What the task requires: Return the listing verbatim, starting at its first line and ending at the line that contains "Новости Крыма", including both of those lines.

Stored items
◆ ◆ ◆ ◆ ◆

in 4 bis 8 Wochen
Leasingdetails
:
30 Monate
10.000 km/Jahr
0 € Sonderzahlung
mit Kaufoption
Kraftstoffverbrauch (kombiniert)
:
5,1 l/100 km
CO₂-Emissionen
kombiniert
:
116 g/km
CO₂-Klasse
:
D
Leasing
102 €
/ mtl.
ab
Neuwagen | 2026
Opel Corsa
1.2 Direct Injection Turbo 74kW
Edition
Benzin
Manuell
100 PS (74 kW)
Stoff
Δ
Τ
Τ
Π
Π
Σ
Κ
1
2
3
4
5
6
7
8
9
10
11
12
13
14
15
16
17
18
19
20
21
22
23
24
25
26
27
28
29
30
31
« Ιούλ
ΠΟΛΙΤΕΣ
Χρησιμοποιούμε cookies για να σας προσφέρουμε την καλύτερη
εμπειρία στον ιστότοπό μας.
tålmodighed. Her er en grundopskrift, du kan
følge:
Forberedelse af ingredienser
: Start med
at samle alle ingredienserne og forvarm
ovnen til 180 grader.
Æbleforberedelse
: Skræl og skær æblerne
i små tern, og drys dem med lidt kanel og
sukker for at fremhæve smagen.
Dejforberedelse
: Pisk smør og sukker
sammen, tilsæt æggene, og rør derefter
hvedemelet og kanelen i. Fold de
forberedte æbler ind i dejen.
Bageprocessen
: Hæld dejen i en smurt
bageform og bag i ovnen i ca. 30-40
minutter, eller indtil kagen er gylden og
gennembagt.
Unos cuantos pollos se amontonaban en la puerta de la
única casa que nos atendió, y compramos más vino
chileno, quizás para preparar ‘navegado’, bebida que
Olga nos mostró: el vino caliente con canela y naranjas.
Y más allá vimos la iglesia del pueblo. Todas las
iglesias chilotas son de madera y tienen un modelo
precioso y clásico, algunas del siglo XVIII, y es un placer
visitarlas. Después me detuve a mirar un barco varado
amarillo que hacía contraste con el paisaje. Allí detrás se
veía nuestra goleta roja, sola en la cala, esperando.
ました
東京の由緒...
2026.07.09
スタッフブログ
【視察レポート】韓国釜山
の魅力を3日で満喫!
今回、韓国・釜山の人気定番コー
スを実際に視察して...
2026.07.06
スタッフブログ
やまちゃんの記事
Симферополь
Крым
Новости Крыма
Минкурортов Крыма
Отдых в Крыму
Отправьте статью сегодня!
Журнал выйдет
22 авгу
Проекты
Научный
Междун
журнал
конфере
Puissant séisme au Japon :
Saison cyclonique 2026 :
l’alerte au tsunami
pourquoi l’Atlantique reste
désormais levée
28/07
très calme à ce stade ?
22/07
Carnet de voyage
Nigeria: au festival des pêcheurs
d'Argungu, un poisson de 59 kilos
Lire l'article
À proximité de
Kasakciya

◆ ◆ ◆ ◆ ◆

Output below:
in 4 bis 8 Wochen
Leasingdetails
:
30 Monate
10.000 km/Jahr
0 € Sonderzahlung
mit Kaufoption
Kraftstoffverbrauch (kombiniert)
:
5,1 l/100 km
CO₂-Emissionen
kombiniert
:
116 g/km
CO₂-Klasse
:
D
Leasing
102 €
/ mtl.
ab
Neuwagen | 2026
Opel Corsa
1.2 Direct Injection Turbo 74kW
Edition
Benzin
Manuell
100 PS (74 kW)
Stoff
Δ
Τ
Τ
Π
Π
Σ
Κ
1
2
3
4
5
6
7
8
9
10
11
12
13
14
15
16
17
18
19
20
21
22
23
24
25
26
27
28
29
30
31
« Ιούλ
ΠΟΛΙΤΕΣ
Χρησιμοποιούμε cookies για να σας προσφέρουμε την καλύτερη
εμπειρία στον ιστότοπό μας.
tålmodighed. Her er en grundopskrift, du kan
følge:
Forberedelse af ingredienser
: Start med
at samle alle ingredienserne og forvarm
ovnen til 180 grader.
Æbleforberedelse
: Skræl og skær æblerne
i små tern, og drys dem med lidt kanel og
sukker for at fremhæve smagen.
Dejforberedelse
: Pisk smør og sukker
sammen, tilsæt æggene, og rør derefter
hvedemelet og kanelen i. Fold de
forberedte æbler ind i dejen.
Bageprocessen
: Hæld dejen i en smurt
bageform og bag i ovnen i ca. 30-40
minutter, eller indtil kagen er gylden og
gennembagt.
Unos cuantos pollos se amontonaban en la puerta de la
única casa que nos atendió, y compramos más vino
chileno, quizás para preparar ‘navegado’, bebida que
Olga nos mostró: el vino caliente con canela y naranjas.
Y más allá vimos la iglesia del pueblo. Todas las
iglesias chilotas son de madera y tienen un modelo
precioso y clásico, algunas del siglo XVIII, y es un placer
visitarlas. Después me detuve a mirar un barco varado
amarillo que hacía contraste con el paisaje. Allí detrás se
veía nuestra goleta roja, sola en la cala, esperando.
ました
東京の由緒...
2026.07.09
スタッフブログ
【視察レポート】韓国釜山
の魅力を3日で満喫!
今回、韓国・釜山の人気定番コー
スを実際に視察して...
2026.07.06
スタッフブログ
やまちゃんの記事
Симферополь
Крым
Новости Крыма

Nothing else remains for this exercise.